■ **Saved entries**
--
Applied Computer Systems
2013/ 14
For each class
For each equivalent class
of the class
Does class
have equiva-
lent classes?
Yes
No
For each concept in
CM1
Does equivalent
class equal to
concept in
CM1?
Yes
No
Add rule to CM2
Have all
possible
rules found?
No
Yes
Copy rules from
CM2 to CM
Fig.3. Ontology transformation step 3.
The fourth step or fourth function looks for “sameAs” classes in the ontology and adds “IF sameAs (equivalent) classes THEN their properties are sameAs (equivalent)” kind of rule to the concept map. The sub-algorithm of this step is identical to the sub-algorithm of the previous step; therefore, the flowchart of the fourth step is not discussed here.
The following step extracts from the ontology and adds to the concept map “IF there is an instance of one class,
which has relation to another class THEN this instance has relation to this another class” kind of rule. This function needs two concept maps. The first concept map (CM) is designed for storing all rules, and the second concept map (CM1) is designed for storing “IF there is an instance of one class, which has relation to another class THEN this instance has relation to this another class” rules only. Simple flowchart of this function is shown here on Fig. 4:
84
--
■ **About this task**
Would you restate the entries word for word, omitting none?

■ **Answer to this problem**
Applied Computer Systems
2013/ 14
For each class
For each equivalent class
of the class
Does class
have equiva-
lent classes?
Yes
No
For each concept in
CM1
Does equivalent
class equal to
concept in
CM1?
Yes
No
Add rule to CM2
Have all
possible
rules found?
No
Yes
Copy rules from
CM2 to CM
Fig.3. Ontology transformation step 3.
The fourth step or fourth function looks for “sameAs” classes in the ontology and adds “IF sameAs (equivalent) classes THEN their properties are sameAs (equivalent)” kind of rule to the concept map. The sub-algorithm of this step is identical to the sub-algorithm of the previous step; therefore, the flowchart of the fourth step is not discussed here.
The following step extracts from the ontology and adds to the concept map “IF there is an instance of one class,
which has relation to another class THEN this instance has relation to this another class” kind of rule. This function needs two concept maps. The first concept map (CM) is designed for storing all rules, and the second concept map (CM1) is designed for storing “IF there is an instance of one class, which has relation to another class THEN this instance has relation to this another class” rules only. Simple flowchart of this function is shown here on Fig. 4:
84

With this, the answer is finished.